Tablet oder E-Book Reader? Das passende Display

Die klassischen E-Book Reader hingegen verfügen über keine derartige Spezifikation, sondern bedienen sich der sogenannten E-Paper Technologie. Dieser technologische Ansatz beinhaltet unbeleuchtete Displays, die in der Lage sind bis zu 16 Graustufen oder maximal 4096 Farben anzuzeigen, was in Kombination mit der fehlenden Hintergrundbeleuchtung ein natürliches Lesegefühl erzeugt. Die in Tablets verbaute LCD-Technologie hingegen ermöglicht die Darstellung von bis zu 16 Millionen Farben, was im Zusammenspiel mit der grellen Beleuchtung, die Augen beim Lesen allerdings schnell anstrengt.
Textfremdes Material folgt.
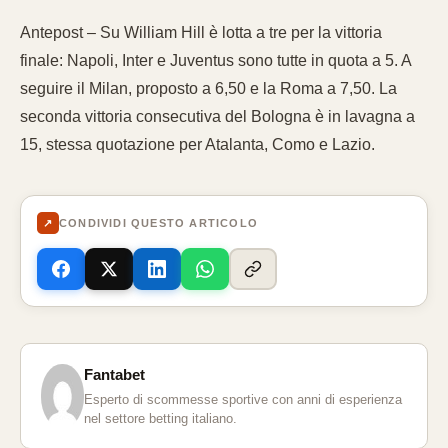
Antepost – Su William Hill è lotta a tre per la vittoria
finale: Napoli, Inter e Juventus sono tutte in quota a 5. A
seguire il Milan, proposto a 6,50 e la Roma a 7,50. La
seconda vittoria consecutiva del Bologna è in lavagna a
15, stessa quotazione per Atalanta, Como e Lazio.
↗
CONDIVIDI QUESTO ARTICOLO
Fantabet
Esperto di scommesse sportive con anni di esperienza
nel settore betting italiano.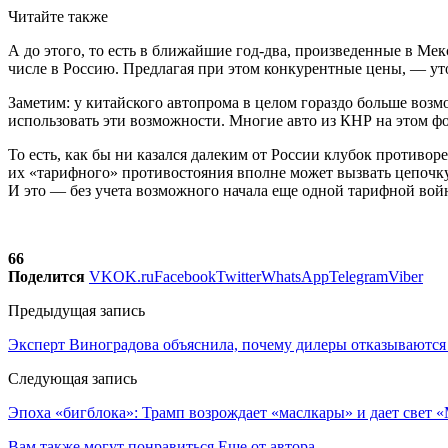
Читайте также
А до этого, то есть в ближайшие год-два, произведенные в Ме
числе в Россию. Предлагая при этом конкурентные цены, — ут
Заметим: у китайского автопрома в целом гораздо больше возм
использовать эти возможности. Многие авто из КНР на этом ф
То есть, как бы ни казался далеким от России клубок противо
их «тарифного» противостояния вполне может вызвать цепочку 
И это — без учета возможного начала еще одной тарифной в
66
Поделится
VK
OK.ru
Facebook
Twitter
WhatsApp
Telegram
Viber
Предыдущая запись
Эксперт Виноградова объяснила, почему дилеры отказываются
Следующая запись
Эпоха «бигблока»: Трамп возрождает «маслкары» и дает све
Вам также могут понравиться
Еще от автора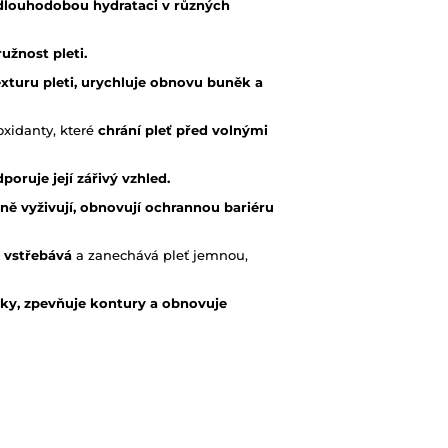
a dlouhodobou hydrataci v různých
užnost pleti.
exturu pleti, urychluje obnovu buněk a
oxidanty, které
chrání pleť před volnými
poruje její zářivý vzhled.
vně vyživují, obnovují ochrannou bariéru
le vstřebává
a zanechává pleť jemnou,
ky, zpevňuje kontury a obnovuje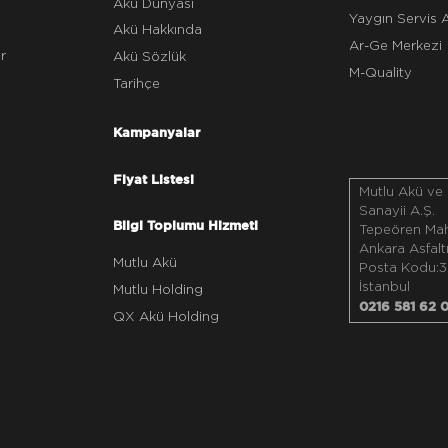
Akü Dünyası
Yaygın Servis 
Akü Hakkında
Ar-Ge Merkezi
r
Akü Sözlük
M-Quality
Tarihçe
Kampanyalar
Fiyat Listesi
Mutlu Akü ve
Sanayii A.Ş.
Bilgi Toplumu Hizmeti
Tepeören Maha
Ankara Asfalt
Mutlu Akü
Posta Kodu:3
İstanbul
Mutlu Holding
0216 581 62 
QX Akü Holding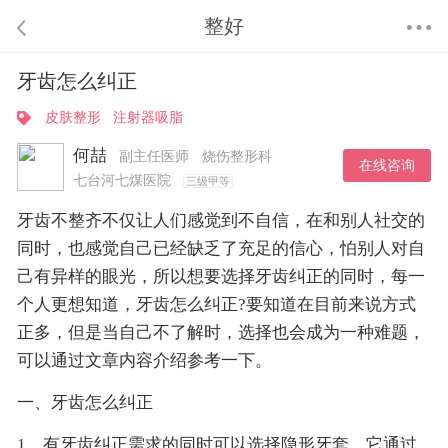
整好
牙齿怎么纠正
皮肤整形
注射器吸脂
何喆
副主任医师
烧伤整形科
在线咨询
七台河七煤医院
三级甲等
牙齿不整齐不仅让人们感觉到不自信，在和别人社交的
同时，也感觉自己已经缺乏了充足的信心，怕别人对自
己有异样的眼光，所以想要选择牙齿纠正的同时，每一
个人更想知道，牙齿怎么纠正?要知道在目前来说方式
正多，但是当自己不了解时，选择也会成为一种难题，
可以通过文章内容介绍参考一下。
一、牙齿怎么纠正
1、有牙齿纠正需求的同时可以选择隐形牙套，它通过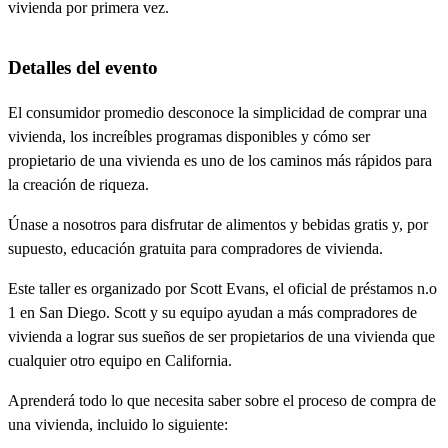
vivienda por primera vez.
Detalles del evento
El consumidor promedio desconoce la simplicidad de comprar una
vivienda, los increíbles programas disponibles y cómo ser
propietario de una vivienda es uno de los caminos más rápidos para
la creación de riqueza.
Únase a nosotros para disfrutar de alimentos y bebidas gratis y, por
supuesto, educación gratuita para compradores de vivienda.
Este taller es organizado por Scott Evans, el oficial de préstamos n.o
1 en San Diego. Scott y su equipo ayudan a más compradores de
vivienda a lograr sus sueños de ser propietarios de una vivienda que
cualquier otro equipo en California.
Aprenderá todo lo que necesita saber sobre el proceso de compra de
una vivienda, incluido lo siguiente: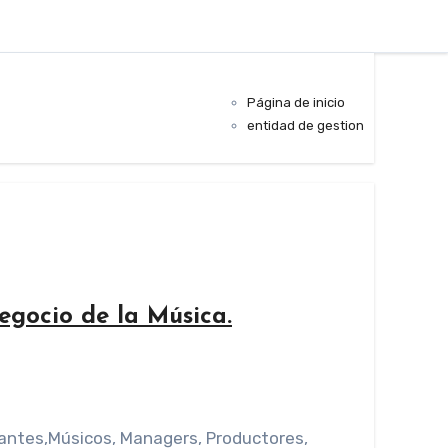
Página de inicio
entidad de gestion
egocio de la Música.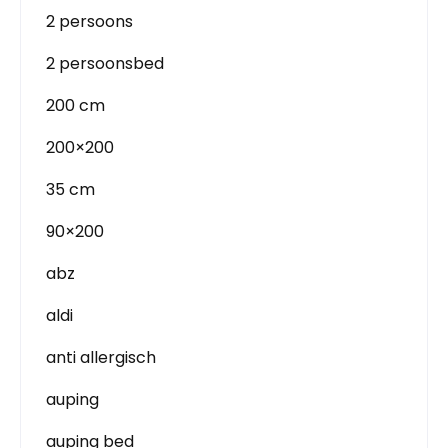
2 persoons
2 persoonsbed
200 cm
200×200
35 cm
90×200
abz
aldi
anti allergisch
auping
auping bed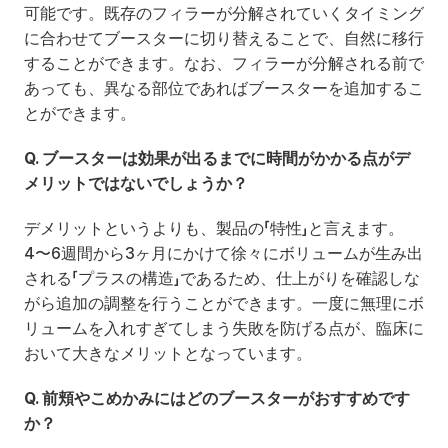
可能です。既存のフィラーが分解されていくタイミング
に合わせてブースターに切り替えることで、自然に移行
することができます。なお、フィラーが分解される前で
あっても、異なる部位であればブースターを追加するこ
とができます。
Q. ブースターは効果が出るまでに時間がかかる点がデ
メリットではないでしょうか？
デメリットというよりも、製品の「特性」と言えます。
4〜6週間から3ヶ月にかけて徐々にボリュームが生み出
される「プラスの構造」であるため、仕上がりを確認しな
がら追加の調整を行うことができます。一度に無理にボ
リュームを入れすぎてしまう失敗を防げる点が、臨床に
おいて大きなメリットとなっています。
Q. 前頬やこめかみにはどのブースターがおすすめです
か？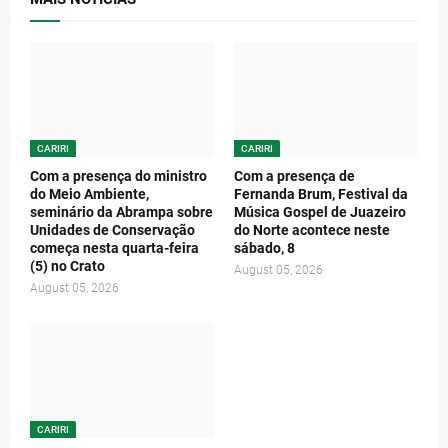
CARIRI
CARIRI
Com a presença do ministro
Com a presença de
do Meio Ambiente,
Fernanda Brum, Festival da
seminário da Abrampa sobre
Música Gospel de Juazeiro
Unidades de Conservação
do Norte acontece neste
começa nesta quarta-feira
sábado, 8
(5) no Crato
August 05, 2026
August 05, 2026
CARIRI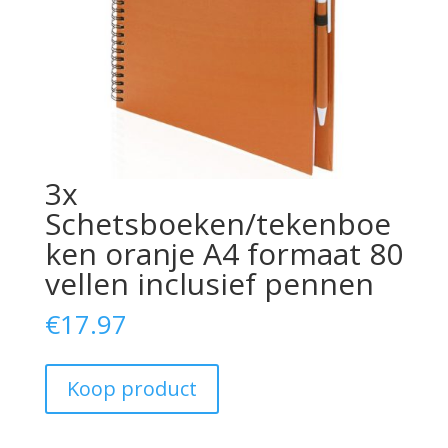
3x
Schetsboeken/tekenboe
ken oranje A4 formaat 80
vellen inclusief pennen
€
17.97
Koop product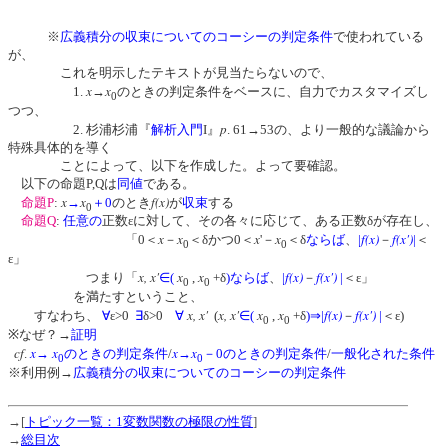
※
広義積分の収束についてのコーシーの判定条件
で使われている
が、
これを明示したテキストが見当たらないので、
x
x
1.
→
のときの判定条件をベースに、自力でカスタマイズし
0
つつ、
p
2. 杉浦杉浦『
解析入門
I』
. 61→53の、より一般的な議論から
特殊具体的を導く
ことによって、以下を作成した。よって要確認。
以下の命題P,Qは
同値
である。
x
x
f(x)
命題P
:
→
＋0
のとき
が
収束
する
0
命題Q
:
任意の
正数εに対して、その各々に応じて、ある正数δが存在し、
x
x
x
x
f(x)
f(x')
「0＜
－
＜δかつ0＜
'－
＜δ
ならば
、
|
－
|
＜
0
0
ε」
x, x'
x
x
f(x)
f(x')
つまり「
∈
(
,
+δ
)
ならば
、
|
－
|
＜ε」
0
0
を満たすということ、
x, x'
x, x'
x
x
f(x)
f(x')
すなわち、
∀
ε>0
∃
δ>0
∀
(
∈
(
,
+δ
)
⇒
|
－
|
＜ε)
0
0
※なぜ？→
証明
cf
x
x
x
x
.
→
のときの判定条件
/
→
－0のときの判定条件
/
一般化された条件
0
0
※利用例→
広義積分の収束についてのコーシーの判定条件
→[
トピック一覧：1変数関数の極限の性質
]
→
総目次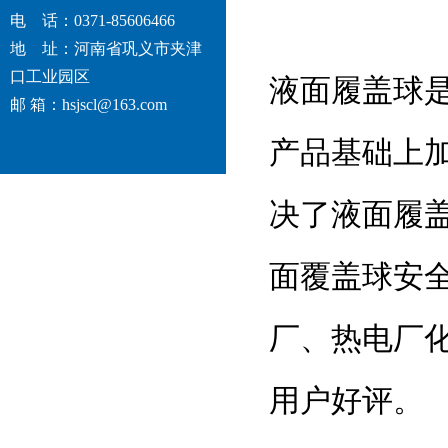
电 话：0371-85606466
地 址：河南省巩义市夹津
口工业园区
液面履盖球
邮 箱：hsjscl@163.com
产品基础上
决了液面履
面覆盖球安
厂、热电厂
用户好评。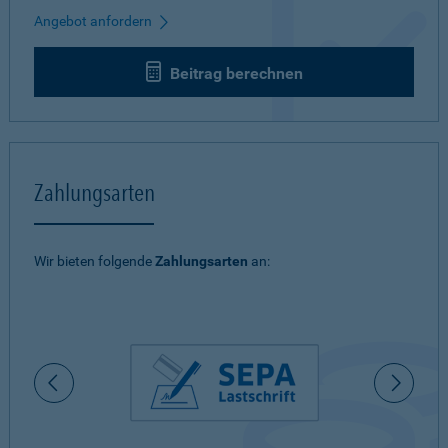
Angebot anfordern
Beitrag berechnen
Zahlungsarten
Wir bieten folgende
Zahlungsarten
an:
Überdies wirkt sich die fundamental voneinander abweichende technische Ausstattung der Geräte auf deren Energieverbrauch aus. Während der E-Book Reader selbst bei häufiger Nutzung allenfalls alle zwei Monate einmal an das Stromnetz angeschlossen werden muss, so dürstet ein Multimedia-Tablet in Abhängigkeit zur Nutzungshäufigkeit mehrmals in der Woche nach der Steckdose.

Die optimale Nutzung

Menschen, die häufig und lange lesen, ist der Erwerb eines klassischen E-Book Readers, nicht zuletzt aufgrund des augenschonenden Lesens, wärmstens ans Herz zu legen. Sollte das Gerät jedoch nicht ausschließlich zum Lesen, sondern überwiegend zum mobilen Surfen im Internet und für den Konsum von multimedialen Inhalten wie Videos, Bildern und Spielen genutzt werden, so bietet sich in diesem Zusammenhang ein leistungsstarkes, jedoch vergleichsweise energiehungriges Tablet an.